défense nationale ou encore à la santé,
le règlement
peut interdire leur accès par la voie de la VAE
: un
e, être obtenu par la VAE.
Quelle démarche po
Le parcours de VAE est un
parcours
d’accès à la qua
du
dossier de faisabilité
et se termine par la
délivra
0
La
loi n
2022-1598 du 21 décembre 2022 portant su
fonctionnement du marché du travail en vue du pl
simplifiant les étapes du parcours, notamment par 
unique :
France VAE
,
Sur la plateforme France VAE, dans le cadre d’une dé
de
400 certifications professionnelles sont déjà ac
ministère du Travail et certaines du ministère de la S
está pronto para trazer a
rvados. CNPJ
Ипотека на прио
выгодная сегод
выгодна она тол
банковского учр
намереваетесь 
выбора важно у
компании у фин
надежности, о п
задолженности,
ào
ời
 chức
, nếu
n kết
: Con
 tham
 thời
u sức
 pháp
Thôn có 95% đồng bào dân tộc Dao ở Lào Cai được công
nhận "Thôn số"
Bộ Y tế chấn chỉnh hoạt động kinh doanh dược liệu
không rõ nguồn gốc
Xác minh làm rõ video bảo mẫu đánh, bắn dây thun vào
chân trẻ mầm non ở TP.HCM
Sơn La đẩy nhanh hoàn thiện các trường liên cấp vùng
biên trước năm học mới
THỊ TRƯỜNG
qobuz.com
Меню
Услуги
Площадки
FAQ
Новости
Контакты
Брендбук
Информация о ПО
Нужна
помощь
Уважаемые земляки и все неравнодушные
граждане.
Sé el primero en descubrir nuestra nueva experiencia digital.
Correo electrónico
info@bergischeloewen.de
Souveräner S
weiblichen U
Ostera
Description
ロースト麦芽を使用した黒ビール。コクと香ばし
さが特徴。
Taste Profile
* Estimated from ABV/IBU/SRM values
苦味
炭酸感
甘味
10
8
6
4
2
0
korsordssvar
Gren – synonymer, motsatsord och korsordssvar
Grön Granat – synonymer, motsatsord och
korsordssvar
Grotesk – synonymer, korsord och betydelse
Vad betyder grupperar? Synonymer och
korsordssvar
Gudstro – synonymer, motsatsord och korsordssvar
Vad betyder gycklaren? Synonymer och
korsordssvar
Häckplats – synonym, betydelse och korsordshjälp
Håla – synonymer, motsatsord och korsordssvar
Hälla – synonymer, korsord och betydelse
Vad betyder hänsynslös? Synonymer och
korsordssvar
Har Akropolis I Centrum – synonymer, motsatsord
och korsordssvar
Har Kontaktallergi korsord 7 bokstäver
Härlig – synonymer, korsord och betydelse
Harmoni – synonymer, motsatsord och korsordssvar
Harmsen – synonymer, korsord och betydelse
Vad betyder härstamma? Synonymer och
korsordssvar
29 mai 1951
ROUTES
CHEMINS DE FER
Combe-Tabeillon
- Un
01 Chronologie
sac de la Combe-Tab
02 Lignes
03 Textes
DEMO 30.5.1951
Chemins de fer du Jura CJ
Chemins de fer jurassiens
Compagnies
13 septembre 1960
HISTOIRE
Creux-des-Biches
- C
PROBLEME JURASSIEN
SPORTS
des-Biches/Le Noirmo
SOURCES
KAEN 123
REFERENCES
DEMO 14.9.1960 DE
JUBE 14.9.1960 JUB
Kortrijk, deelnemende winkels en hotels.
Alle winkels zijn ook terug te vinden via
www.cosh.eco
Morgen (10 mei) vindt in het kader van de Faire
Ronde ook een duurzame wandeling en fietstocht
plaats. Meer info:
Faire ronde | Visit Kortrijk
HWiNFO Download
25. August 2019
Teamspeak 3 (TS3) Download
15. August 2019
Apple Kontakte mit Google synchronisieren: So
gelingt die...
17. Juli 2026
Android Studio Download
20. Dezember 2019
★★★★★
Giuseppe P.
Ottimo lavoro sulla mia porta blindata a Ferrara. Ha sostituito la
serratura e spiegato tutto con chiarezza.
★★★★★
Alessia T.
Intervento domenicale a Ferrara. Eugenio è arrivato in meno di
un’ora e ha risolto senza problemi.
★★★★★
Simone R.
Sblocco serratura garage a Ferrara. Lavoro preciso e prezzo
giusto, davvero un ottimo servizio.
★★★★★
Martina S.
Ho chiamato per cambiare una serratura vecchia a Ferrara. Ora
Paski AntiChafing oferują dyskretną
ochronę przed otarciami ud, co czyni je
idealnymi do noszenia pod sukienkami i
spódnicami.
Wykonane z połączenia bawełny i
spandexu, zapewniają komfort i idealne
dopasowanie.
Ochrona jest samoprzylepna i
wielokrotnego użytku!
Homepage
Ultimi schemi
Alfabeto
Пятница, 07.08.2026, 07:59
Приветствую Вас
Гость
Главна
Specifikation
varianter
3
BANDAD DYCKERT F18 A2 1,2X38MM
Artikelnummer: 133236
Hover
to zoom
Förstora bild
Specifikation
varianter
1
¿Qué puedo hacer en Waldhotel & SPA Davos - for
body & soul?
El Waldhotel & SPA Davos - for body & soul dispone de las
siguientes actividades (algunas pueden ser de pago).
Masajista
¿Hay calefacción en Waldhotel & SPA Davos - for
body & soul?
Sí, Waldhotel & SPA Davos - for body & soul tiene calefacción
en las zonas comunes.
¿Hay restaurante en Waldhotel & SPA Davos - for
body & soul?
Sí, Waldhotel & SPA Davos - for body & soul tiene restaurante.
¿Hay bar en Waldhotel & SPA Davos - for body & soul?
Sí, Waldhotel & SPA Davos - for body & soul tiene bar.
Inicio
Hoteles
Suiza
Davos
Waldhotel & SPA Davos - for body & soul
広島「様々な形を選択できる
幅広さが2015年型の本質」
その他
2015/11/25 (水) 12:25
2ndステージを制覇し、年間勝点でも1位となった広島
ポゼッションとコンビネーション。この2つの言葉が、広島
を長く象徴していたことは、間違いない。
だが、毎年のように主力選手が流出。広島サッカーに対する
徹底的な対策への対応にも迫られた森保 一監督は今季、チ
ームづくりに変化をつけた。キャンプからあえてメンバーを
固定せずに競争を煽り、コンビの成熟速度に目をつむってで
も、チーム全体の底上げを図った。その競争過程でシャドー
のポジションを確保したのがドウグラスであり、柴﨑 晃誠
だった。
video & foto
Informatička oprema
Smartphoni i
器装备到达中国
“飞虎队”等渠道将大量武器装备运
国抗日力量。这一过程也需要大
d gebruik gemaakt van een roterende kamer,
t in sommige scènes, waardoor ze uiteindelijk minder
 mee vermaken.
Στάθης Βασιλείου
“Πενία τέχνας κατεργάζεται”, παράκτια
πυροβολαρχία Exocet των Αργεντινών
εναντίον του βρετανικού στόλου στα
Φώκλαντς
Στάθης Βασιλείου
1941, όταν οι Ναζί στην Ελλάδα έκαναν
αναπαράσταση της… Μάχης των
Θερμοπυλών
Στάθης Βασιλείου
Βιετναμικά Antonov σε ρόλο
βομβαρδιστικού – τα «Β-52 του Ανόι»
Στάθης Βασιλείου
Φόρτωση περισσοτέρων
******************************
Reproduce the text of every item above, line for line, with no character changed, added, or dropped.

### [WORKED SOLUTION]
défense nationale ou encore à la santé,
le règlement
peut interdire leur accès par la voie de la VAE
: un
e, être obtenu par la VAE.
Quelle démarche po
Le parcours de VAE est un
parcours
d’accès à la qua
du
dossier de faisabilité
et se termine par la
délivra
0
La
loi n
2022-1598 du 21 décembre 2022 portant su
fonctionnement du marché du travail en vue du pl
simplifiant les étapes du parcours, notamment par 
unique :
France VAE
,
Sur la plateforme France VAE, dans le cadre d’une dé
de
400 certifications professionnelles sont déjà ac
ministère du Travail et certaines du ministère de la S
está pronto para trazer a
rvados. CNPJ
Ипотека на прио
выгодная сегод
выгодна она тол
банковского учр
намереваетесь 
выбора важно у
компании у фин
надежности, о п
задолженности,
ào
ời
 chức
, nếu
n kết
: Con
 tham
 thời
u sức
 pháp
Thôn có 95% đồng bào dân tộc Dao ở Lào Cai được công
nhận "Thôn số"
Bộ Y tế chấn chỉnh hoạt động kinh doanh dược liệu
không rõ nguồn gốc
Xác minh làm rõ video bảo mẫu đánh, bắn dây thun vào
chân trẻ mầm non ở TP.HCM
Sơn La đẩy nhanh hoàn thiện các trường liên cấp vùng
biên trước năm học mới
THỊ TRƯỜNG
qobuz.com
Меню
Услуги
Площадки
FAQ
Новости
Контакты
Брендбук
Информация о ПО
Нужна
помощь
Уважаемые земляки и все неравнодушные
граждане.
Sé el primero en descubrir nuestra nueva experiencia digital.
Correo electrónico
info@bergischeloewen.de
Souveräner S
weiblichen U
Ostera
Description
ロースト麦芽を使用した黒ビール。コクと香ばし
さが特徴。
Taste Profile
* Estimated from ABV/IBU/SRM values
苦味
炭酸感
甘味
10
8
6
4
2
0
korsordssvar
Gren – synonymer, motsatsord och korsordssvar
Grön Granat – synonymer, motsatsord och
korsordssvar
Grotesk – synonymer, korsord och betydelse
Vad betyder grupperar? Synonymer och
korsordssvar
Gudstro – synonymer, motsatsord och korsordssvar
Vad betyder gycklaren? Synonymer och
korsordssvar
Häckplats – synonym, betydelse och korsordshjälp
Håla – synonymer, motsatsord och korsordssvar
Hälla – synonymer, korsord och betydelse
Vad betyder hänsynslös? Synonymer och
korsordssvar
Har Akropolis I Centrum – synonymer, motsatsord
och korsordssvar
Har Kontaktallergi korsord 7 bokstäver
Härlig – synonymer, korsord och betydelse
Harmoni – synonymer, motsatsord och korsordssvar
Harmsen – synonymer, korsord och betydelse
Vad betyder härstamma? Synonymer och
korsordssvar
29 mai 1951
ROUTES
CHEMINS DE FER
Combe-Tabeillon
- Un
01 Chronologie
sac de la Combe-Tab
02 Lignes
03 Textes
DEMO 30.5.1951
Chemins de fer du Jura CJ
Chemins de fer jurassiens
Compagnies
13 septembre 1960
HISTOIRE
Creux-des-Biches
- C
PROBLEME JURASSIEN
SPORTS
des-Biches/Le Noirmo
SOURCES
KAEN 123
REFERENCES
DEMO 14.9.1960 DE
JUBE 14.9.1960 JUB
Kortrijk, deelnemende winkels en hotels.
Alle winkels zijn ook terug te vinden via
www.cosh.eco
Morgen (10 mei) vindt in het kader van de Faire
Ronde ook een duurzame wandeling en fietstocht
plaats. Meer info:
Faire ronde | Visit Kortrijk
HWiNFO Download
25. August 2019
Teamspeak 3 (TS3) Download
15. August 2019
Apple Kontakte mit Google synchronisieren: So
gelingt die...
17. Juli 2026
Android Studio Download
20. Dezember 2019
★★★★★
Giuseppe P.
Ottimo lavoro sulla mia porta blindata a Ferrara. Ha sostituito la
serratura e spiegato tutto con chiarezza.
★★★★★
Alessia T.
Intervento domenicale a Ferrara. Eugenio è arrivato in meno di
un’ora e ha risolto senza problemi.
★★★★★
Simone R.
Sblocco serratura garage a Ferrara. Lavoro preciso e prezzo
giusto, davvero un ottimo servizio.
★★★★★
Martina S.
Ho chiamato per cambiare una serratura vecchia a Ferrara. Ora
Paski AntiChafing oferują dyskretną
ochronę przed otarciami ud, co czyni je
idealnymi do noszenia pod sukienkami i
spódnicami.
Wykonane z połączenia bawełny i
spandexu, zapewniają komfort i idealne
dopasowanie.
Ochrona jest samoprzylepna i
wielokrotnego użytku!
Homepage
Ultimi schemi
Alfabeto
Пятница, 07.08.2026, 07:59
Приветствую Вас
Гость
Главна
Specifikation
varianter
3
BANDAD DYCKERT F18 A2 1,2X38MM
Artikelnummer: 133236
Hover
to zoom
Förstora bild
Specifikation
varianter
1
¿Qué puedo hacer en Waldhotel & SPA Davos - for
body & soul?
El Waldhotel & SPA Davos - for body & soul dispone de las
siguientes actividades (algunas pueden ser de pago).
Masajista
¿Hay calefacción en Waldhotel & SPA Davos - for
body & soul?
Sí, Waldhotel & SPA Davos - for body & soul tiene calefacción
en las zonas comunes.
¿Hay restaurante en Waldhotel & SPA Davos - for
body & soul?
Sí, Waldhotel & SPA Davos - for body & soul tiene restaurante.
¿Hay bar en Waldhotel & SPA Davos - for body & soul?
Sí, Waldhotel & SPA Davos - for body & soul tiene bar.
Inicio
Hoteles
Suiza
Davos
Waldhotel & SPA Davos - for body & soul
広島「様々な形を選択できる
幅広さが2015年型の本質」
その他
2015/11/25 (水) 12:25
2ndステージを制覇し、年間勝点でも1位となった広島
ポゼッションとコンビネーション。この2つの言葉が、広島
を長く象徴していたことは、間違いない。
だが、毎年のように主力選手が流出。広島サッカーに対する
徹底的な対策への対応にも迫られた森保 一監督は今季、チ
ームづくりに変化をつけた。キャンプからあえてメンバーを
固定せずに競争を煽り、コンビの成熟速度に目をつむってで
も、チーム全体の底上げを図った。その競争過程でシャドー
のポジションを確保したのがドウグラスであり、柴﨑 晃誠
だった。
video & foto
Informatička oprema
Smartphoni i
器装备到达中国
“飞虎队”等渠道将大量武器装备运
国抗日力量。这一过程也需要大
d gebruik gemaakt van een roterende kamer,
t in sommige scènes, waardoor ze uiteindelijk minder
 mee vermaken.
Στάθης Βασιλείου
“Πενία τέχνας κατεργάζεται”, παράκτια
πυροβολαρχία Exocet των Αργεντινών
εναντίον του βρετανικού στόλου στα
Φώκλαντς
Στάθης Βασιλείου
1941, όταν οι Ναζί στην Ελλάδα έκαναν
αναπαράσταση της… Μάχης των
Θερμοπυλών
Στάθης Βασιλείου
Βιετναμικά Antonov σε ρόλο
βομβαρδιστικού – τα «Β-52 του Ανόι»
Στάθης Βασιλείου
Φόρτωση περισσοτέρων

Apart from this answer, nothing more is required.